Frankly, we’ve got more pressing issues to occupy our idle hours than to listen to this irrelevant stuff. Come on, preacher, give us something that’ll help us deal with the fact that the world feels extra shaky and unstable right now, with nothing for us to do but wonder if there’s anything anybody can do to stop what feels like the coming apocalypse.

See what I mean? Tough sledding, this. That this passage contains such lyrical prose makes it merely readable—not necessarily relevant. Indeed, some have criticized this last portion of Isaiah as dreamy avoidance therapy. You know, the kind of power-of-positive-thinking stuff you find on late night infomercials that tell you how to lose 100 pounds by Valentines day, or make dump-truck loads of cash on real estate with “no money down”—or preachers like Joel Osteen selling a false bill of goods that God has nothing better to do than to bless you with a new Mercedes and a vacation home … if you’ll just send a suitable donation to help gold plate the toilets in the pastor’s office.

Yup. That’s been the rap on the last part of Isaiah. These people come straggling back to Judah after years of exile, more a trickle than a mighty stream. A few here, a few there. Let loose by the Persian King, Cyrus, (forebear of the Magi who followed the star to Bethlehem in our Gospel text this morning) who defeated the Babylonians.

The temple lies in a rocky rubble—a painful reminder of their humiliation at the hands of the Babylonians. The people of God hang their heads in shame, unable to bring themselves to lift up their eyes.

There’s more confusion in Jerusalem as the exiles return than there is on the issue of whether there’ll be indictments of the politicians and organizers of the January 6th coup attempt.

Then Isaiah comes to the people and says, “Arise, shine; for your light has come, and the glory of the Lord has risen upon you … Nations shall come to your light, and kings to the brightness of your dawn.”

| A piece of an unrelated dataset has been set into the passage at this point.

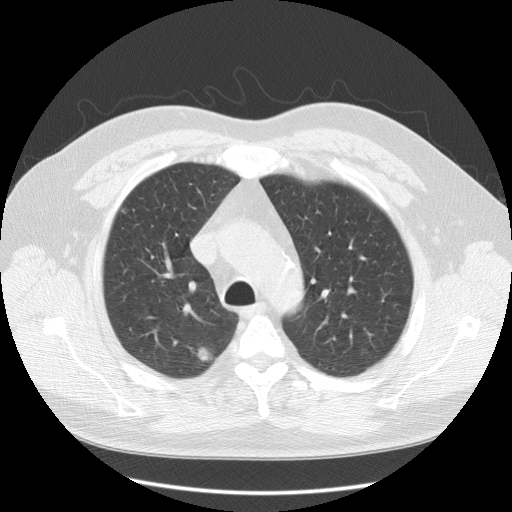
Low-dose screening chest CT, one axial slice. Slice 94 of 125 in the series (ordered by position). Lung window (W 1500 / L -600 HU). 2.5 mm slice thickness. 512 × 512 image matrix, field of view 380 × 380 mm.
Annotated regions visible in this slice (manually delineated by an expert):
- lesion 1 (tumor, upper lobe of right lung): bounding box <197,348,210,361> (left, top, right, bottom; pixels)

Kind of pie-in-the-sky sounding, isn’t it? Just more words. What is Isaiah? Some sort of Palestinian cock-eyed optimist? Like kings would even occupy the same room as these misfits—let alone come and bend the knee. Come on. I was born at night (as my friend, Bill Bisceglia, would say)—but not last night.

And that’s kind of how this passage sounds, isn’t it? It’s nice, but anyone with half a brain and some walking around change knows how the world works—and it doesn’t work the way Isaiah says it works. A scroungy band of refugees with Babylonian dust still on their Crocs and Birkenstocks just doesn’t receive the attention of the nations.

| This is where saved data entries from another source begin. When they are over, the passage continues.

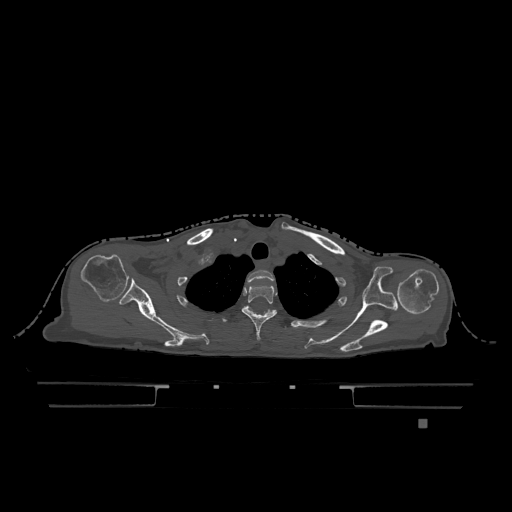
CT including the spine, one axial slice; position 959 of 1317 along the scan axis; bone window (W 1800 / L 400 HU); 0.5 mm slice thickness; 512 × 512 image matrix, field of view 500 × 500 mm. Female patient, age 74 years. From the clinical record (not read from this slice): primary cancer: lung; vertebrae with lytic lesions (as recorded): T1, T4, T5, T6, L4, L5.
Outlined on this slice (semi-automatic segmentation, software-assisted and operator-edited):
- T1 vertebra: bounding box [x1, y1, x2, y2] px = [247, 270, 274, 283]
- T2 vertebra: [241, 285, 277, 341]
- T3 vertebra: [246, 306, 272, 313]
- T6 vertebra: [248, 306, 274, 313]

What do you take us for? Credulous dolts? Unsophisticated rubes?  Give us some credit. We’re urbane modern folk.

No, it’s hard to comprehend this sort of good news, especially in our current context.

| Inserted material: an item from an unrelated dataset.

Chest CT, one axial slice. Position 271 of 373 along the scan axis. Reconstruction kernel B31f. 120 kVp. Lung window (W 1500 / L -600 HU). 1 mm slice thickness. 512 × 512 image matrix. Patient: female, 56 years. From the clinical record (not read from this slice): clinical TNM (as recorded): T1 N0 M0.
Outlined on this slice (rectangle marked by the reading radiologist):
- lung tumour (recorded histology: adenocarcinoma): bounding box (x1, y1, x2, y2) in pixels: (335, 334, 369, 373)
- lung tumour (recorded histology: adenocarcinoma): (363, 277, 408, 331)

Admittedly, we face our own difficult times, but over all, we’re pretty comfortable. We’ve got problems, to be sure. We suffer much higher levels of depression and anxiety than our ancestors. We’re living through the 21st century version of the Black Plague. Our parents are more fragile than we ever imagined when we were younger, and they seemed like the anchors in our universes. (I mean, we lost national treasure, Betty White, for crying out loud.)

We watch our children struggle in the world, and despair that there’s so little we can do to make things right for them. But most of us who live in nice homes, who drive serviceable cars, and have at least three different streaming services can afford to be a bit dubious about the fantastical claims Isaiah makes.

Apocalyptic literature, in the final analysis, is always pooh-poohed by the secure and the well-situated. I mean, how do you convince someone who drives a Jaguar and vacations in Fiji, after all, that the reign of God has much to offer?

If we are to create space within which we can hear this ancient literature, we’ll need to be reminded that Isaiah wasn’t speaking to middle class, white suburbanites.